(urth) Appian

Tony Ellis tonyellis69 at btopenworld.com
Tue Aug 29 16:01:16 PDT 2006


Rex wrote:
>Using figures from the story Roy calculates
>Lomer's age to be 96, and I can see no mistakes in his math. So do
>you too contend Lomer is 96? (Ditto for fellow prisoner Nicarete, who
>seems "almost equally old"?) And can this actually be right given
>conditions in the antechamber, where the prisoner's diet seems to
>consist of coffee and sweet rolls, and they're frequently roughed up by
>malicious exultant punks? Or is it more likely that Wolfe screwed up
his
>numbers? Obviously, I think the latter more probable. 

I don't think it matters. Maybe Wolfe thinks that 96 is a plausible age
for Lomer, and maybe he never stopped to think how old he was forcing
Lomer to be. Either way, 62 years remains the figure that The Cat gives
us for the gap between Appian's rule and the start of Severian's, and
it's as much a part of that story as the name Appian itself.

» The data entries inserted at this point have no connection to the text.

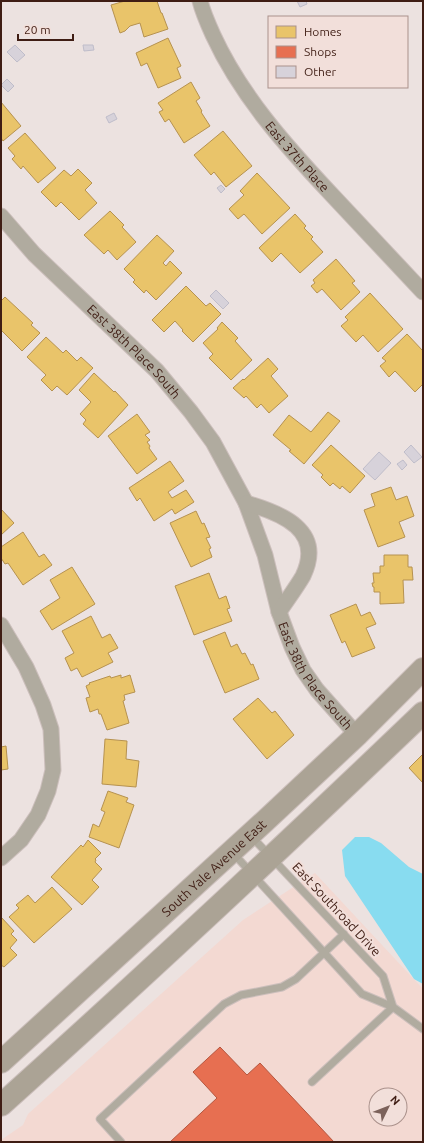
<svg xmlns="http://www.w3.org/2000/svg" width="424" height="1143" viewBox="0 0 424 1143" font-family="Ubuntu,sans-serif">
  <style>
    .built { fill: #f3d9d2; fill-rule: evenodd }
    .water { fill: #88dcf0 }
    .homes { fill: #e9c46a; stroke: #b69250 }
    .shops { fill: #e76f51; stroke: #b5563f }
    .building { fill: #d7d2da; stroke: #bfbdca }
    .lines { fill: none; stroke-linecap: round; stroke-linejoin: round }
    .lane-casing { stroke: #ccbfbc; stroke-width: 9 }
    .street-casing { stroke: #ccbfbc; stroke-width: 17 }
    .primary-casing { stroke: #ccbfbc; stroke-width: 24 }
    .lane { stroke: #b0ab9f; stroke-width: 7 }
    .street { stroke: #b0ab9f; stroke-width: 15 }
    .primary { stroke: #aba395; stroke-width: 22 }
    .labels { text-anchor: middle; stroke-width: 4; stroke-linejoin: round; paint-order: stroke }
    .street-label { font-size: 13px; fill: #3f1d14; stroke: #f2dfda }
  </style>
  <rect width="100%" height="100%" fill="#ece2e0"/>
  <!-- built -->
  <path class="built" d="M315 873 423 989V1142H1V1140L23 1125 28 1114 243 920ZM376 1095H400V1119H376Z"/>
  <!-- water -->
  <path class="water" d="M355 837H369L381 843 409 867 423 874V984L414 979 345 876 342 850Z"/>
  <!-- homes -->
  <path class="homes" d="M125 1H157L161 13H162L168 29 144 37 140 23 130 26 125 31 120 33 111 5Z
    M168 38 181 66 177 68 181 78 158 88 147 63 141 66 136 53Z
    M191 82 200 98 196 101 202 111 201 112 210 126 184 143 169 119 165 122 159 112 163 110 158 103Z
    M1 102 21 126 3 141 1 138Z
    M223 131 252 166 226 187 214 172 211 175 194 155Z
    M25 133 56 168 38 183 23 166 21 169 12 159 15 156 8 148Z
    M78 169 92 183 85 190 97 203 79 220 61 202 56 207 41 192 64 170 71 176Z
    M257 173 290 208 262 234 244 214 238 219 229 209 244 195 240 191Z
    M110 211 124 225 122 227 136 242 117 260 108 250 104 254 84 235Z
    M295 214 306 226 304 228 313 237 311 239 323 252 300 273 281 253 272 262 259 248Z
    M157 235 174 251 163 263 166 266 170 261 182 273 156 300 146 290 144 293 133 282 135 280 124 269Z
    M336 259 355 281 352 283 360 292 341 310 322 289 317 293 311 286 315 283 313 280Z
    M186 286 206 306 210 303 221 314 193 342 182 331 183 330 175 321 164 332 152 320Z
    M370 293 403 329 378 352 363 335 356 342 341 326 348 320 345 317Z
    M5 297 33 323 31 325 40 333 22 351 2 331 1 332V301Z
    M222 322 238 338 235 341 252 360 231 380 209 358 213 354 203 343 218 329 217 328Z
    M407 334 423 351V384L415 392 395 371 389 377 380 366 386 361 382 358Z
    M46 337 63 353 66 350 77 361 81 357 93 368 67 395 57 386 52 391 41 380 46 375 27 357Z
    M268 358 278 369 271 376 288 396 269 413 261 404 257 408 246 396 244 398 233 388 243 379 244 380Z
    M94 373 114 392 115 391 128 405 98 438 83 424 86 420 80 414 91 402 79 390Z
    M328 412 340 421 304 464 289 451 291 450 273 435 289 415 311 432Z
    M137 414 150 432 145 435 150 440 147 442 150 446 149 448 157 459 137 474 108 436Z
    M331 445 365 476 350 493 342 486 340 489 333 483 330 486 321 477 323 475 312 465Z
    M170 461 184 481 168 492 172 498 186 490 194 502 175 514 172 509 154 521 140 498 137 501 129 488Z
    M391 487 396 500 407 496 414 516 399 522 405 537 378 547 364 510 375 506 371 494Z
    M1 509 14 523 1 535Z
    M196 511 202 524 204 523 210 537 206 538 211 548 209 549 212 557 191 567 170 523Z
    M23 532 39 557 44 554 52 565 23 585 8 563 5 564 1 558V547Z
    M384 555H408V567H412L413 580H403L404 603 380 604V592H374V587H373L372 583H374L373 573H380V566H384Z
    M72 567 95 604 52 630 40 611 60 598 50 580Z
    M209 573 219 599 226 596 230 608 227 609 232 621 194 635 175 586Z
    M356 604 361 616 370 612 376 624 366 628 375 648 352 657 345 641 342 643 330 615Z
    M91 616 102 638 110 634 118 648 108 653 113 662 82 677 77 668 71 671 65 658 74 653 62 631Z
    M225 632 231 647 237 644 242 654 245 653 251 665 253 664 259 679 225 693 203 641Z
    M121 675V678L130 675 135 692 124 695 125 700 123 701 129 723 107 730 101 714H99L98 709 90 712 86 698 90 697 86 686 90 684 89 683 110 676 111 678Z
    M258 698 272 713 275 711 294 735 267 759 233 719Z
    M105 739 127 741 126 759 139 761 136 787 102 784Z
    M6 746 8 769 1 770V747Z
    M423 754V783L409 768Z
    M108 791 128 798 126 802 134 805 119 848 89 837 93 824 99 827 105 812 101 810Z
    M88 840 101 853 95 859 96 860 95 862 102 869 92 880 99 887 82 905 51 877 81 845 83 847Z
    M52 887 72 909 34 943 9 917 19 908 16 905 28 895 35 903Z
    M1 917 14 931 11 934 17 940 10 948 17 955 4 967 1 965Z"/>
  <!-- shops -->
  <path class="shops" d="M220 1047 247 1075 260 1063 334 1142H170L217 1098 193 1072Z"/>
  <!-- building -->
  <path class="building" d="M297 1H306L307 4 300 7Z
    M15 45 25 55 17 62 7 52Z
    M83 45H93L94 50 84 51Z
    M7 79 14 86 8 92 1 85Z
    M114 113 117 119 109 123 106 117Z
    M221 185 225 189 221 193 217 188Z
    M216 290 229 303 223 309 210 296Z
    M411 445 422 457 414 463 404 452Z
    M379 452 391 463 375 480 363 469Z
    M403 460 407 465 402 470 397 464Z"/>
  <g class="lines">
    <defs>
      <path id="lane" d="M252 837 383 976 393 1007
        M233 853 362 994 393 1007 423 1029
        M312 1082 393 1007
        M121 1142 100 1119 224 1004 241 995 282 987 296 979 344 934"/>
      <g id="street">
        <path id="s1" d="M200 1C203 13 208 24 213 35 241 96 286 146 332 195 362 227 393 260 423 292"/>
        <path id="s2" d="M1 216 34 254 157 371 191 412 213 442 246 503 265 555 279 612 292 647 303 670 317 690 357 735"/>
        <path d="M246 503C281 513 325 530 303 576 296 588 287 600 279 612"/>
        <path d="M1 625 26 667 43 705 51 729 53 770 48 791 38 815 21 840 1 858"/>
      </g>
      <g id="primary">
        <path id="s3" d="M1 1062 265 821 357 735 423 669"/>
        <path d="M1 1105C144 977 284 846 423 713"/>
      </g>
    </defs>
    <!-- lane casing -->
    <use href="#lane" class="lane-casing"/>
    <!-- street casing -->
    <use href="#street" class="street-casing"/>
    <!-- primary casing -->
    <use href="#primary" class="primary-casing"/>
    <!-- lane -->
    <use href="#lane" class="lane"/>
    <!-- street -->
    <use href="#street" class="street"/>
    <!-- primary -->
    <use href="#primary" class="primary"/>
  </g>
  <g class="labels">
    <!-- street labels -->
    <g class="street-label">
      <text dy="5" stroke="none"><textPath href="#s1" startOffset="185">East 37th Place</textPath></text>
      <text dy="5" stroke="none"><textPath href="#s2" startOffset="190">East 38th Place South</textPath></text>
      <text dy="5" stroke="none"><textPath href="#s2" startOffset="568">East 38th Place South</textPath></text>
      <text dy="5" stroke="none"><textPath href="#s3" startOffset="288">South Yale Avenue East</textPath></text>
      <text transform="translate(337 909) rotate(47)" y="5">East Southroad Drive</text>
    </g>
  </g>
  <!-- border -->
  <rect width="424" height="1143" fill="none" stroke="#3f1d14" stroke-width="4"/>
  <!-- legend -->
  <rect x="268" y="16" width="140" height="72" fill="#f2dfda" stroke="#aa918b"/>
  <rect x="276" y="26" width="20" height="12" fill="#e9c46a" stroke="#aa918b"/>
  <text x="304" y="36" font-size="12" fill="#3f1d14">Homes</text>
  <rect x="276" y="46" width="20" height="12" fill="#e76f51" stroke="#aa918b"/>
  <text x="304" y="56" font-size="12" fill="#3f1d14">Shops</text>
  <rect x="276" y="66" width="20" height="12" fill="#d7d2da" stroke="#aa918b"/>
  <text x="304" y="76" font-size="12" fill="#3f1d14">Other</text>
  <!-- north arrow -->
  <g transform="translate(388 1107) rotate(47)"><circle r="19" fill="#f2dfda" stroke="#aa918b"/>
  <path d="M0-3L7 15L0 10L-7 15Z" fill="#7c625b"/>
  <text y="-6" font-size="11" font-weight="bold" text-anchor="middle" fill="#3f1d14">N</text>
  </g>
  <!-- scale -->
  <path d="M18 34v6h55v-6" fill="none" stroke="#3f1d14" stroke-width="2"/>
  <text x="24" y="34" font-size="12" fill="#3f1d14" stroke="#f2dfda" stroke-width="3" paint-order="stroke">20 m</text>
</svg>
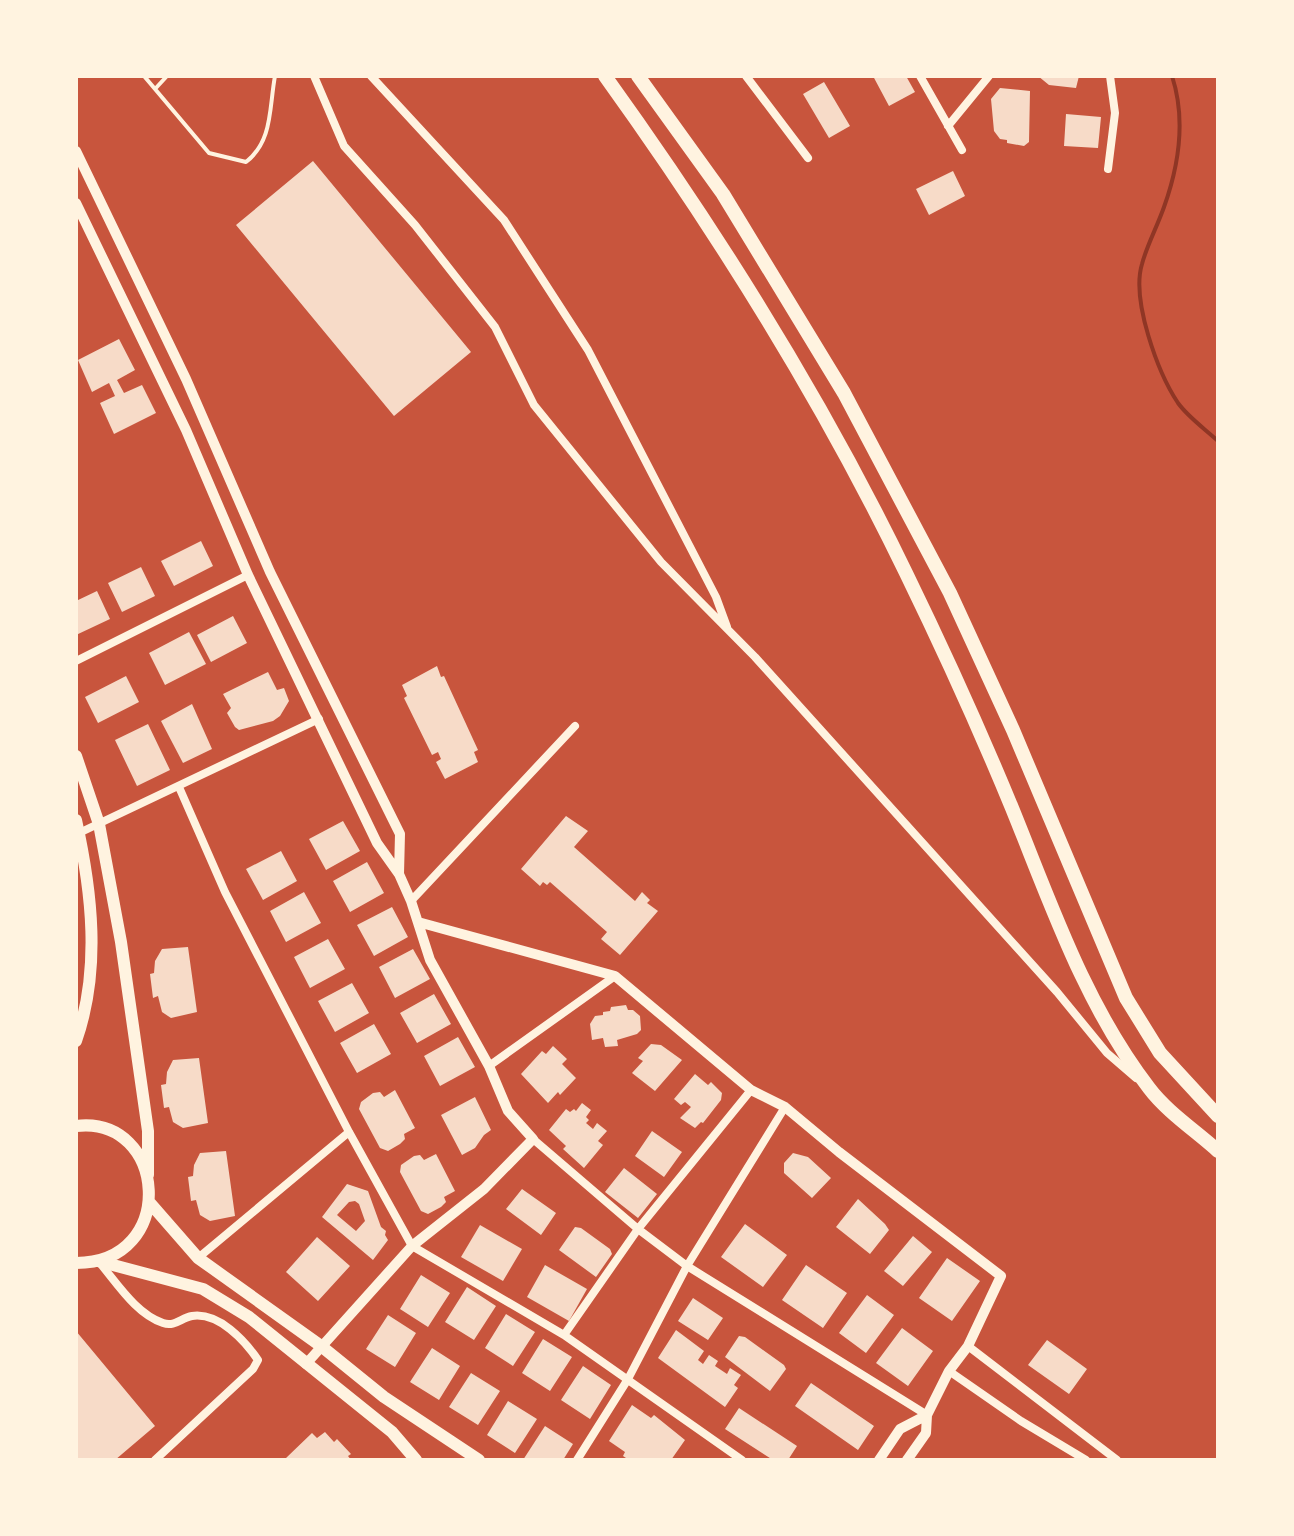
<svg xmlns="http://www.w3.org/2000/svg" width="1294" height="1536" viewBox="0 0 1294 1536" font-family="Karla,sans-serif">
<rect width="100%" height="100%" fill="#c8553d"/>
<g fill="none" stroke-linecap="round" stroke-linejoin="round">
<path stroke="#8f3625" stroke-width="4" d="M1172 76C1186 119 1179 165 1164 207 1157 227 1147 245 1142 264 1131 300 1158 373 1178 403 1188 417 1205 429 1218 441"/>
</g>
<path fill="#f7dbc8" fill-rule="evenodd" d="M873 76H906L915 92 889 106Z
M1038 76H1079L1076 88 1049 85Z
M824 82 850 126 829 138 803 94Z
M1000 88 1030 91 1029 142 1024 146 1007 143V140L1000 139 994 131 991 99Z
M1066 114 1101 117 1098 148 1064 146Z
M313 161 471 352 394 416 236 225Z
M953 171 965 196 929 215 916 189Z
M119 339 135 370 117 380 124 393 142 385 156 413 114 434 100 403 115 396 109 383 92 392 78 360Z
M201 541 213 566 174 586 161 561Z
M141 567 155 596 122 612 108 583Z
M97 591 110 619 76 635V601Z
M233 616 247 643 211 662 197 635Z
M189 632 206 664 165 685 149 653Z
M437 666 441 677 444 676 478 750 474 752 478 762 445 779 436 762 441 759 438 752 432 755 404 698 407 696 402 685Z
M268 672 277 690 284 688 289 701 280 716 273 721 239 730 235 727 227 713 231 708 223 694Z
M126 676 139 702 98 723 85 697Z
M192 704 212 749 183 763 161 721Z
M148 724 170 770 137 786 115 740Z
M566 816 588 831 574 847 635 901 642 892 650 900 647 903 658 911 620 955 601 939 607 932 550 882 547 885 543 882 540 886 521 869Z
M343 821 360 851 326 870 309 839Z
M281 851 297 881 263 900 246 869Z
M367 862 384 893 350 912 333 881Z
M304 892 321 923 286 942 270 911Z
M392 907 408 937 374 956 357 925Z
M328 939 345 969 310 988 294 957Z
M188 947 197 1012 171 1018 162 1012 158 996 153 998 150 974 154 973 155 961 162 949Z
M413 949 430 979 395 998 379 967Z
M352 983 369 1013 335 1032 318 1001Z
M434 994 451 1024 417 1043 400 1013Z
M626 1005 628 1010H633L640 1016 641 1030 637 1034 617 1040 618 1046 605 1047 603 1038 592 1040 590 1024 595 1016 603 1015V1012L610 1011 611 1007Z
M374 1024 391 1054 357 1073 340 1043Z
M458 1037 475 1067 440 1086 424 1056Z
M651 1044 661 1045 682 1060 655 1091 632 1073 643 1061 638 1058Z
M553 1046 567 1059 562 1064 576 1078 560 1095 558 1092 548 1103 521 1074 542 1051 546 1054Z
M199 1058 208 1123 183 1128 173 1122 169 1107 164 1108 161 1085 166 1084 167 1072 173 1060Z
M695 1074 708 1085 711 1082 722 1093 721 1100 703 1123 701 1122 695 1128 680 1118 691 1107 685 1102 681 1105 674 1099Z
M395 1090 415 1128 404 1134 405 1139 400 1144 388 1151 380 1148 359 1109 361 1102 373 1093 380 1092 384 1097Z
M475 1097 491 1130 484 1135 475 1148 462 1155 441 1115Z
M582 1103 591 1110 586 1117 589 1120 586 1123 593 1129 597 1123 607 1131 598 1141 603 1145 584 1168 563 1149 566 1146 549 1130 566 1109 570 1112 574 1109 576 1111Z
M652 1131 682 1152 664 1177 635 1156Z
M226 1151 235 1216 210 1221 200 1215 196 1200 191 1201 188 1177 193 1176 194 1165 200 1153Z
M793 1153 808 1157 831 1178 812 1198 784 1173V1163Z
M436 1154 455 1191 444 1197 446 1202 441 1207 428 1214 421 1211 400 1172 401 1165 414 1156 420 1155 424 1160Z
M624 1168 657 1194 638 1218 605 1192Z
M347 1184 368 1191 381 1227 386 1231 385 1235 388 1240 373 1260 322 1217ZM355 1201 359 1204 365 1221 356 1231 337 1215 349 1202Z
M522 1189 556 1213 541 1235 506 1209Z
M858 1199 885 1224 889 1230 870 1254 836 1227Z
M745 1224 787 1255 763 1287 721 1257Z
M480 1225 522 1249 503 1281 461 1257Z
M575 1227 581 1228 610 1249 612 1254 596 1277 559 1250Z
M913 1236 932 1252 903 1286 884 1271Z
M317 1237 350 1266 318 1301 286 1272Z
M947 1258 980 1281 952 1321 919 1298Z
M545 1265 587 1289 569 1321 527 1297Z
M806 1265 847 1293 823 1328 782 1300Z
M421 1275 450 1293 428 1327 400 1309Z
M467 1287 496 1306 474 1340 445 1322Z
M867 1295 894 1315 866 1353 839 1333Z
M693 1298 723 1318 708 1340 678 1321Z
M506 1314 535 1332 513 1366 485 1348Z
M388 1315 416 1333 395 1367 366 1349Z
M902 1328 933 1351 908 1386 876 1363Z
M676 1330 704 1351 698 1360 703 1364 709 1355 718 1361 715 1366 727 1374 730 1368 741 1375 734 1385 738 1388 725 1407 658 1358Z
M76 1331 155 1426 115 1460H76Z
M739 1336 745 1337 784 1365 786 1369 770 1391 725 1357Z
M543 1339 572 1357 550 1391 522 1373Z
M1047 1340 1087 1369 1069 1394 1028 1365Z
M432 1348 460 1366 439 1400 410 1382Z
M583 1366 611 1385 590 1419 561 1400Z
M471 1373 500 1391 478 1425 449 1407Z
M811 1383 874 1426 858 1450 795 1406Z
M508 1401 537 1419 515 1453 487 1435Z
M632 1405 651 1418 654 1415 685 1440 671 1460H629L623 1456 625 1452 609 1441Z
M739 1408 797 1446 788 1460H773L725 1429Z
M545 1426 573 1444 563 1460H523Z
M325 1432 334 1442 337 1439 351 1454 348 1456 351 1460H288L286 1458 312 1433 317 1438Z"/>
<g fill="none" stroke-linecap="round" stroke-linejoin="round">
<path stroke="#fff3e0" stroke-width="4" d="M144 76 209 153 246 162C273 141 269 108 275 76
M155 89 167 76"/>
<path stroke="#fff3e0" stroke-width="8" d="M314 76 344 146 415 225 495 327 534 405 661 562 755 657 1057 992 1107 1053 1136 1078
M371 76 504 220 588 350 716 597 727 627
M746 76 808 158
M920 76 962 150
M948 126 989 76
M1108 169 1115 113 1110 76
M76 661 248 575
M179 787 225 892 349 1132 412 1246 564 1335 742 1460
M79 833 319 719
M411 901 575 726
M489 1066 615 976
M533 1139 638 1229 687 1266 927 1415
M198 1258 349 1132
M99 1262C117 1283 136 1314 163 1323 175 1327 181 1318 192 1316 219 1312 245 1341 258 1360L253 1369 155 1460
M564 1335 638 1229 751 1090
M968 1346 1117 1460
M949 1371 1021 1421 1086 1460
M577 1460 628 1379 687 1266 785 1107"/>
<path stroke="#fff3e0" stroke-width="10" d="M76 151 186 379 270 572 400 834 399 874
M76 203 186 430 248 575 377 843 399 874 411 901 430 960 489 1066 508 1111 533 1139 484 1189 412 1246 306 1364
M418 922 615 976 751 1090 785 1107 839 1152 1001 1276 968 1346 949 1371 927 1415 926 1433 907 1460
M879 1460 900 1429 927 1415"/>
<path stroke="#fff3e0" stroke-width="12" d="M76 756 99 824 121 942 148 1131V1175
M76 820C92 892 101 970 76 1041
M76 1126C167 1115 179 1263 76 1263
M150 1203 198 1258 321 1346 384 1397 479 1460
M98 1261 203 1289 249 1317 392 1432 416 1460"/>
<path stroke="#fff3e0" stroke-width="14" d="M605 76C718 233 822 399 906 573 944 651 979 728 1012 808 1051 904 1085 1005 1149 1088 1167 1112 1196 1131 1218 1151
M638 76 723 194 844 393 950 593 1013 730 1126 998 1160 1053 1218 1116"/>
</g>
<rect width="1294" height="1536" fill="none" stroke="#fff3e0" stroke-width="156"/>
</svg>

As a personal aside: I don't tend to think of TBotNS as a realistic
novel in the conventional sense. I don't find Severian stumbling across
a 96-year-old man in an ancient Waiting Room any more implausible than
the Waiting Room itself. Later, he finds another old man in a little
house in the absolute middle of nowhere, and he turns out to be a
schoolmate of Fechin. (And how old would *he* have to be?)


>This was a shameless cheap shot on my part and I apologize.
Very nice of you to say so. Think nothing of it.